Depois desta era intensa, Linus Pauling ainda se dedicou a outros estudos, como a aplicação das energias alternativas face à poluição, que atingiria proporções gigantescas durante a segunda metade do século. Fê-lo ao explorar as aplicações dessas mesmas energias na execução de protótipos de automóveis movidos a partir de energia eléctrica, que poderiam ter um impacto considerável no futuro, e que, curiosamente, é algo que se encontra em crescimento nos dias de hoje. Investigou, ainda, as propriedades enzimáticas no corpo humano e na actividade cerebral, em especial para o estudo do efeito de doses elevadas de ácido ascórbico (vitamina C) em doentes com cancro em fase terminal, estudos esses que causaram grande controvérsia e foram, pela comunidade científica, considerados, até mesmo, “falsa ciência”, apesar de terem despertado o interesse de alguns cientistas. Provavelmente, esta foi a vertente que manchou o seu invejável currículo científico, cujos resultados foram sempre encarados como casos típicos do chamado efeito placebo. Contudo, e apesar deste deslize, Linus Pauling demonstrou sempre uma enorme motivação em fazer ciência, conseguindo também tirar proveito ao máximo das suas enormes qualidades humanas ao longo da sua vida.
A 19 de Agosto de 1994, Linus Pauling acaba por perder a batalha contra um cancro, partindo com 93 anos repletos de aventuras, descobertas, lutas e acima de tudo um enorme espírito humanista que ainda o hoje o torna eterno no mundo da ciência. Para além de ter deixado quatro filhos e treze netos, deixou também um legado muito importante para a ciência, sendo um exemplo máximo de que é possível ser-se multifacetado e ter um interesse por um pouco de tudo. De igual modo, deixou o exemplo para o ser humano comum, que procura, no seu dia-a-dia e na sua profissão, dar um pouco do seu contributo para uma sociedade que necessita, cada vez mais, do espírito verdadeiro da condição humana.
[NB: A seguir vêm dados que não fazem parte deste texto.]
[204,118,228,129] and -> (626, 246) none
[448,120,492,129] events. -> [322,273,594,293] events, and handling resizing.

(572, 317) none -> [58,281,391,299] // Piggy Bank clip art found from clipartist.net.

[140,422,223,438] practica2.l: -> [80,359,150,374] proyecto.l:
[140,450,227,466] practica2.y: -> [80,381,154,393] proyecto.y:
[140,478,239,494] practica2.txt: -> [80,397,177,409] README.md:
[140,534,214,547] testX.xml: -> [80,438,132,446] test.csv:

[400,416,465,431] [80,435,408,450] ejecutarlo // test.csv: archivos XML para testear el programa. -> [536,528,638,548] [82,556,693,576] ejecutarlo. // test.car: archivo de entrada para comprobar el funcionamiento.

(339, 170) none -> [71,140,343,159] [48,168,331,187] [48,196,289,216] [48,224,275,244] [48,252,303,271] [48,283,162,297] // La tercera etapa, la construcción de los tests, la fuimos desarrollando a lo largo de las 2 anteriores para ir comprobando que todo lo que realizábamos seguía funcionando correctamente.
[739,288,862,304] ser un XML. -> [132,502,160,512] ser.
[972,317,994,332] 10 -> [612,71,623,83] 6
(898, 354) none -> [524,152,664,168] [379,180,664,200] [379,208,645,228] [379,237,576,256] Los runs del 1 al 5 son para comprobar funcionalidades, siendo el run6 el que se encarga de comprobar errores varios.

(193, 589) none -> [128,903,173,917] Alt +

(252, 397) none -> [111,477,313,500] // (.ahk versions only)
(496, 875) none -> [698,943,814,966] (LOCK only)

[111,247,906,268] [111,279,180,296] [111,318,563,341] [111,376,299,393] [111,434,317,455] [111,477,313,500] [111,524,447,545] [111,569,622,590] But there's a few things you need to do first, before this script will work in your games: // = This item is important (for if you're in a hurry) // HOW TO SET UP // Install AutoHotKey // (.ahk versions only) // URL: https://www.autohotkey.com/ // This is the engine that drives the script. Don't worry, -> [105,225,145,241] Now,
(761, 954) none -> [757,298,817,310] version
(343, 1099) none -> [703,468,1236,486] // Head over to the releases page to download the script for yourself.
Num ano em que se assinalam os 26 anos da sua morte, e 119 anos do seu nascimento (curiosamente tantos anos como o número de elementos presentes na tabela periódica), Linus Pauling continua a ser uma figura altamente marcante na química, na ciência, e, sobretudo, uma referência para humanidade que testemunhou os nossos poderes de auto destruição. Hoje, os métodos científicos e o acesso à informação são outros, a ciência terá aprendido com os erros do passado e precisa de estar atenta aos erros que poderá cometer, eventualmente, no futuro. Se há vertente mais bela que a ciência possui, está nas pessoas, que lhe dão um pouco de si todos os dias, de forma a embelezar um mundo que não seria o mesmo sem o progresso científico. O espírito humanístico é uma dessas vertentes e, hoje, a ciência tem mais cor, mais poesia e mais humanidade graças a cientistas que tiveram a proeza de dar tanto de si e do seu humanismo como Linus Pauling o tivera.